Find each line in the items that contains the string "гиперкубе", and copy those lines out.

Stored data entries
____

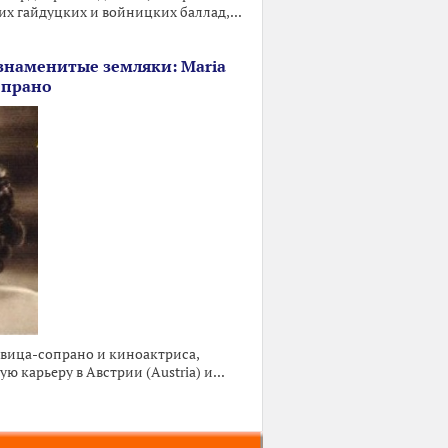
х гайдуцких и войницких баллад,...
знаменитые земляки: Maria
опрано
евица-сопрано и киноактриса,
ю карьеру в Австрии (Austria) и...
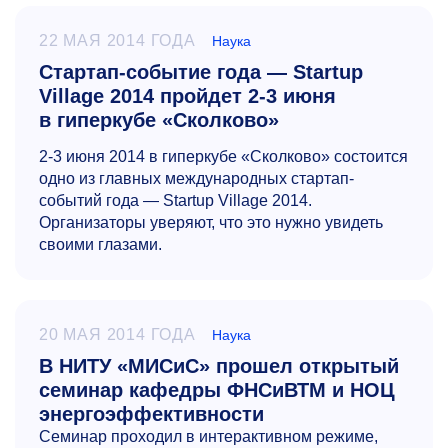
22 МАЯ 2014 ГОДА
Наука
Стартап-событие года — Startup
Village 2014 пройдет 2-3 июня
в гиперкубе «Сколково»
2-3
июня 2014 в гиперкубе «Сколково» состоится
одно из главных международных стартап-
событий года — Startup Village 2014.
Организаторы уверяют, что это нужно увидеть
своими глазами.
20 МАЯ 2014 ГОДА
Наука
В НИТУ «МИСиС» прошел открытый
семинар кафедры ФНСиВТМ и НОЦ
энергоэффективности
Семинар проходил в интерактивном режиме,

____

Solution to the problem -
в гиперкубе «Сколково»
июня 2014 в гиперкубе «Сколково» состоится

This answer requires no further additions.